# To do
Filter the listing below, keeping only the lines with the word "全球公能".

__________________________________________________

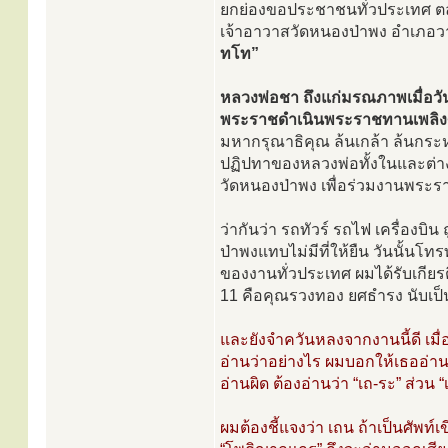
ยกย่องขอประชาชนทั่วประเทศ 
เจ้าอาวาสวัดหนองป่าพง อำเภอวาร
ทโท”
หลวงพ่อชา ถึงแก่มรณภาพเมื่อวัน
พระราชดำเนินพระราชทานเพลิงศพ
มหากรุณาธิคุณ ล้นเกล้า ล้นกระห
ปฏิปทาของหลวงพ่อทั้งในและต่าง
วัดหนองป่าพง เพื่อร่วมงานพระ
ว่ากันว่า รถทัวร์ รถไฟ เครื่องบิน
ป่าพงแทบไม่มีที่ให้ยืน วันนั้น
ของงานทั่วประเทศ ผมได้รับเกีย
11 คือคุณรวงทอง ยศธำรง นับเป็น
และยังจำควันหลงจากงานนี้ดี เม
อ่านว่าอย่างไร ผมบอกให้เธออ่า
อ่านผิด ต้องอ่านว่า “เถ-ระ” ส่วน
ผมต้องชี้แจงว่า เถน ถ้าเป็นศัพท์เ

__________________________________________________

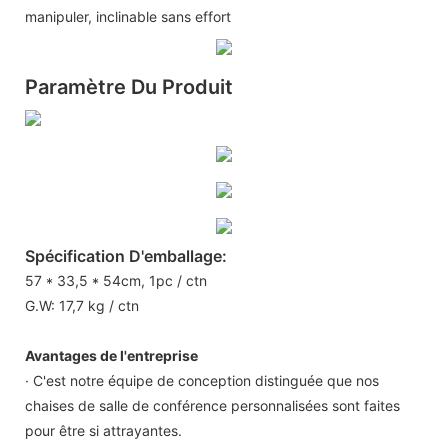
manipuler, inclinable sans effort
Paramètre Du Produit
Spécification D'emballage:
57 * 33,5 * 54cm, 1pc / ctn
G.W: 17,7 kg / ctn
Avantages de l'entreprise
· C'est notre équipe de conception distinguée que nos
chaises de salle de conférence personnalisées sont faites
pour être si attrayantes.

__________________________________________________

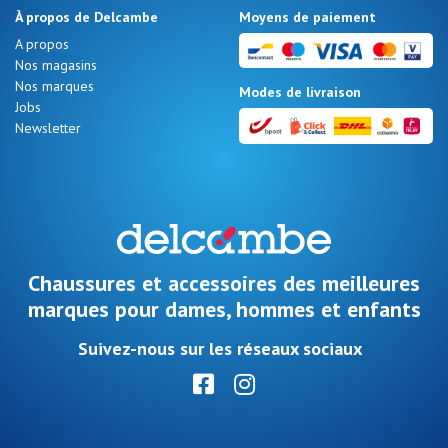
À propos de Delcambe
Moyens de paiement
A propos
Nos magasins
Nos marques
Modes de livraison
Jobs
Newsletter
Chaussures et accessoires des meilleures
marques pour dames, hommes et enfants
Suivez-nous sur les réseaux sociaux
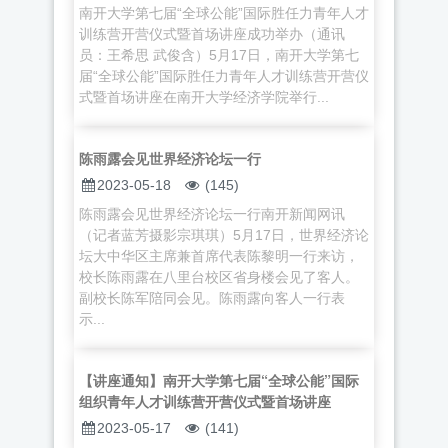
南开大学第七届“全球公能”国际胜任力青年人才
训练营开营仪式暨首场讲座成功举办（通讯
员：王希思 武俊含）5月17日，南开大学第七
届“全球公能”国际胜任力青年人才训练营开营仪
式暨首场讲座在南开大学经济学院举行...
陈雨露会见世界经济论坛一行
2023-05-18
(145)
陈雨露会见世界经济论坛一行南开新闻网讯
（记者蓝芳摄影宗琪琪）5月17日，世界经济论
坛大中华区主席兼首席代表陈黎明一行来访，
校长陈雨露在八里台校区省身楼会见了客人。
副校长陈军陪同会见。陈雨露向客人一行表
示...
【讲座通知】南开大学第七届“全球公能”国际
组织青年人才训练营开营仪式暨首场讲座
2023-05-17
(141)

__________________________________________________

# Result
南开大学第七届“全球公能”国际胜任力青年人才
届“全球公能”国际胜任力青年人才训练营开营仪
【讲座通知】南开大学第七届“全球公能”国际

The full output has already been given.